Programmatic Configuration (Python)

A popular modern programming language is Python, which provides simple object-oriented semantics in interpreted easy-to-write code. The APIC can be configured through the use of Python through an available APIC Software Development Kit (SDK) or via the REST API.

Fabric Node Access Methods

CLI In general, most work within ACI will be done through the APIC using the access methods listed above. There are, however, times in which one must directly access the individual fabric nodes (switches). Fabric nodes can be accessed via SSH using the fabric administrative level credentials. The CLI is not used for configuration but is used extensively for troubleshooting purposes. The fabric nodes have a Linux shell along with a CLI interpreter to run show level commands. The CLI can be accessed through the console port as well.

Faults The APICs automatically detect issues on the system and records these as faults. Faults are displayed in the GUI until the underlying issue is cleared. After faults are cleared, they are retained until they are acknowledged or until the retaining timer has expired. The fault is composed of system parameters, which are used to indicate the reason for the failure, and where the fault is located. Fault messages link to help to understand possible actions in some cases.

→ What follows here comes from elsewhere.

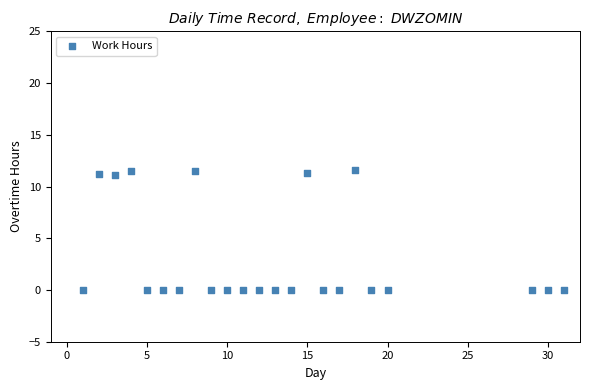

What is the range of X values (max minus min)?

30.0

Exporting information from the Fabric

Techsupport The Techsupport files in ACI capture application logs, system and services logs, version information, faults, event and audit logs, debug counters and other command output, then bundle all of that into one file on the system. This is presented in a single compressed file (tarball) that can be exported to an external location for off-system processing. Techsupport is similar to functionality available on other Cisco products that allow for a simple collection of copious amounts of relevant data from the system. This collection can be initiated through the GUI or through the CLI using the command techsupport.

Core Files A process crash on the ACI fabric will generate a core file, which can be used to determine the reason for why the process crashed. This information can be exported from the APIC for decoding by Cisco support and engineering teams.

External Data Collection – Syslog, SNMP, Call-Home

There are a variety of external collectors that can be configured to collect a variety of system data. The call-home feature can be configured to relay information via emails through an SMTP server, for a network engineer or to Cisco Smart Call Home to generate a case with the TAC.

Health Scores

The APIC manages and automates the underlying forwarding components and Layer 4 to Layer 7 service devices. Using visibility into both the virtual and physical infrastructure, as well as the knowledge of the application end-to-end based on the application profile, the APIC can calculate an application health score. This health score represents the network health of the application across virtual and physical resources, including Layer 4 to Layer 7 devices. The score includes failures, packet drops, and other indicators of system health.

The health score provides enhanced visibility on both application and tenant levels. The health score can drive further value by being used to trigger automated events at specific thresholds. This ability allows the network to respond automatically to application health by making changes before users are impacted.

Atomic Counters

Atomic counters can be configured to monitor endpoint/EPG to endpoint/EPG traffic within a tenant for identifying and isolating traffic loss. Once configured, the packet counters on a configured policy are updated every 30 seconds. Atomic counters are valid when endpoints reside on different leaf nodes.